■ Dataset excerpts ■
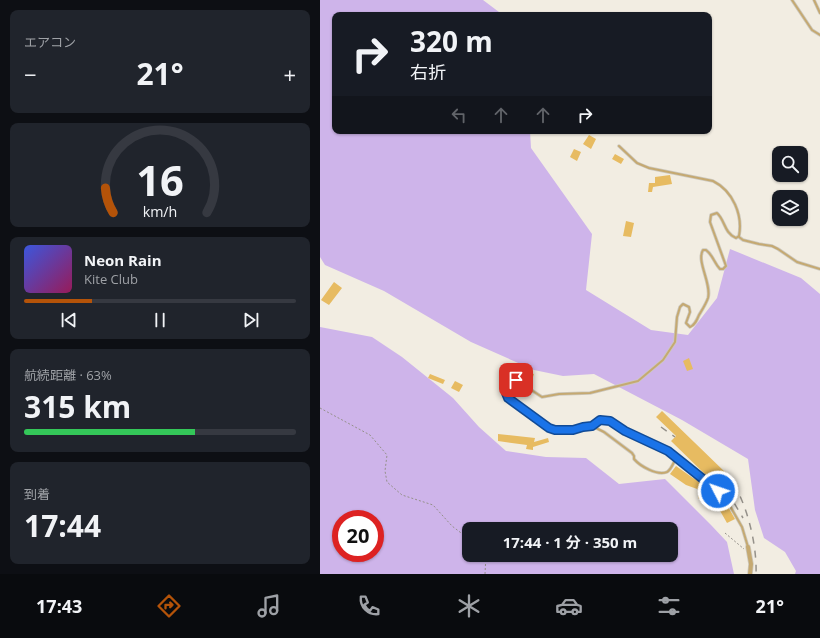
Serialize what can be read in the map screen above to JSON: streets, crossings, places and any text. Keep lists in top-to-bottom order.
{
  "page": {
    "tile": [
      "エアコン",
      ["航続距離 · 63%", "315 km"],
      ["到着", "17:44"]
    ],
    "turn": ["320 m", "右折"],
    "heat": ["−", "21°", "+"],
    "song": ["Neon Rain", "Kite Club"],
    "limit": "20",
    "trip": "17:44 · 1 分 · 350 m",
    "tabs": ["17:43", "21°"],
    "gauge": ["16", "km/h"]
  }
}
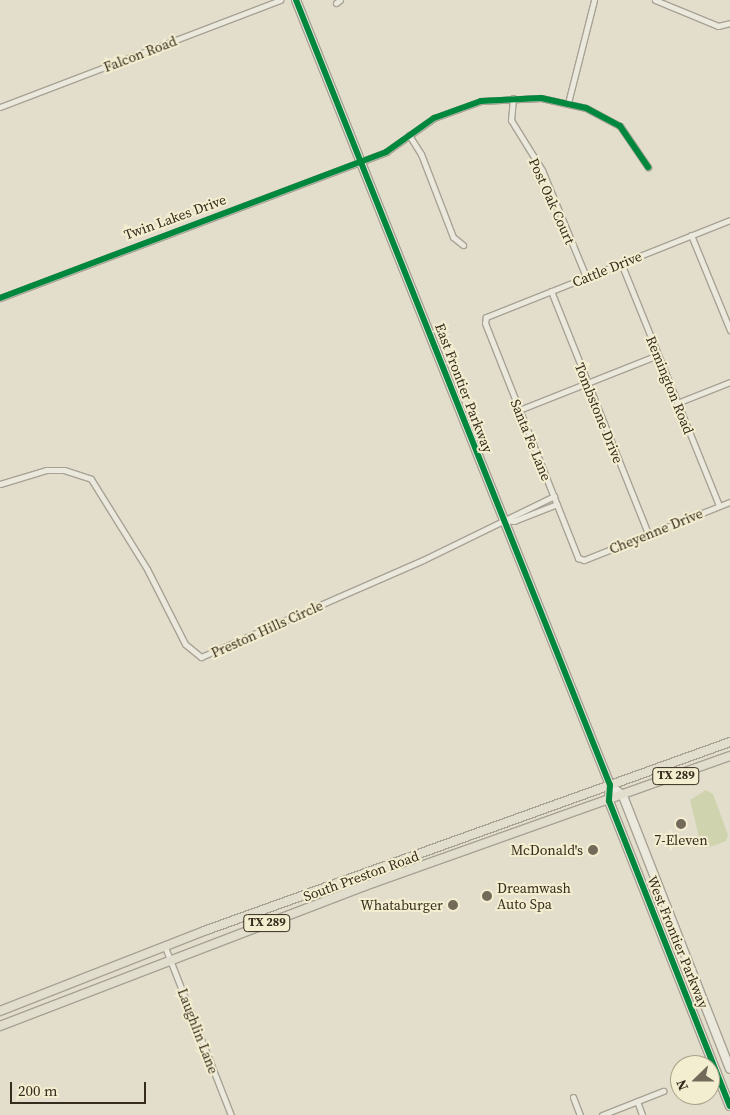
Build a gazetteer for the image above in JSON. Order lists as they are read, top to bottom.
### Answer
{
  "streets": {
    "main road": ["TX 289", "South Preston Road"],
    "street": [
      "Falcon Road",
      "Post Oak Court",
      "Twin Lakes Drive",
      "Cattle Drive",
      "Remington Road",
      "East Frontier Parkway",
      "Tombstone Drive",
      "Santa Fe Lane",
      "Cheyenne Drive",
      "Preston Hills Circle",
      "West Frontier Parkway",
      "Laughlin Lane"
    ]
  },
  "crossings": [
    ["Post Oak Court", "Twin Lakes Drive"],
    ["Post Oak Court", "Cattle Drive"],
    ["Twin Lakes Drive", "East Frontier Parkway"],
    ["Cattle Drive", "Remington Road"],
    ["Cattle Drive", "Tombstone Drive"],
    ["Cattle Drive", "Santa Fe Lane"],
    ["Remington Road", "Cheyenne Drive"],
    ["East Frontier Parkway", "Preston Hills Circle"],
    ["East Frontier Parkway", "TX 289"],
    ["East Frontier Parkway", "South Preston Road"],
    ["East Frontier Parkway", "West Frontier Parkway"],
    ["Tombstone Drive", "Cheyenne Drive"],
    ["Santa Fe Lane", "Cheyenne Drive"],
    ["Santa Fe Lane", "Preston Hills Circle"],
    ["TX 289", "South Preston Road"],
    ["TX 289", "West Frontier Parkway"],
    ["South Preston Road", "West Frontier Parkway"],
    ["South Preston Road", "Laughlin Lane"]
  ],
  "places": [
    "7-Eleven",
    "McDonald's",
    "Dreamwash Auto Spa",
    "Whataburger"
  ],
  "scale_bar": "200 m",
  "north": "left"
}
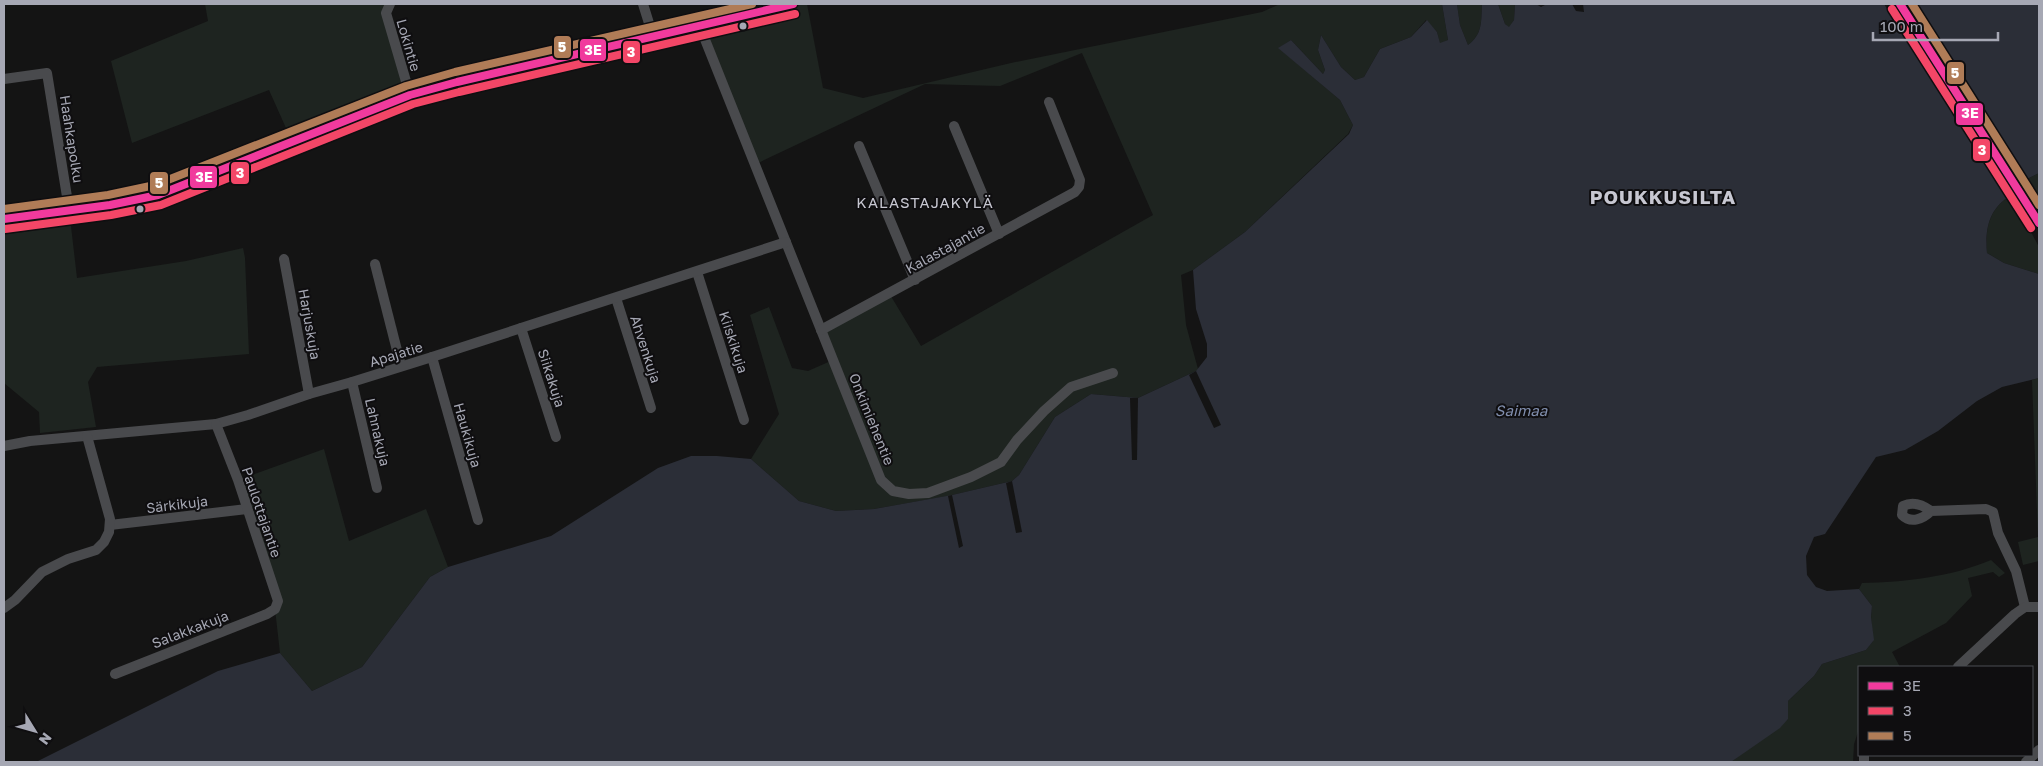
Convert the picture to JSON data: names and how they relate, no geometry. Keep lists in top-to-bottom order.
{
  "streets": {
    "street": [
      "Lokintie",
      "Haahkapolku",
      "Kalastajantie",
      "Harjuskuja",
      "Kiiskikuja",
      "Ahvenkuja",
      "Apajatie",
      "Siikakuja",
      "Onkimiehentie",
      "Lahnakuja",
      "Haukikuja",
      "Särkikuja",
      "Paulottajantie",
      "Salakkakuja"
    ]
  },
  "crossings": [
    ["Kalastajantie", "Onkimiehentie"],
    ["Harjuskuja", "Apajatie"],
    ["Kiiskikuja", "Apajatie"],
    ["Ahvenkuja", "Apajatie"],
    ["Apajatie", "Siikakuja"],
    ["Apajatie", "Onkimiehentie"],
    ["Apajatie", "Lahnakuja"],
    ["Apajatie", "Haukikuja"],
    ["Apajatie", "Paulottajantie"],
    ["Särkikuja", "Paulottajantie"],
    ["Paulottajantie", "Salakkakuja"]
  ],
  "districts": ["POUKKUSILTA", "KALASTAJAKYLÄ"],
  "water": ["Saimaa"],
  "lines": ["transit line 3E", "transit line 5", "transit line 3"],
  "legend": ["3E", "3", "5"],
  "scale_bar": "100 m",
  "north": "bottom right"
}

■ TASK DESCRIPTION ■
Identify each line in the records above containing the word "JSON"; copy those lines.

■ ANSWER AREA ■
Serialize what can be read in the map screen above to JSON: streets, crossings, places and any text. Keep lists in top-to-bottom order.
Build a gazetteer for the image above in JSON. Order lists as they are read, top to bottom.
Convert the picture to JSON data: names and how they relate, no geometry. Keep lists in top-to-bottom order.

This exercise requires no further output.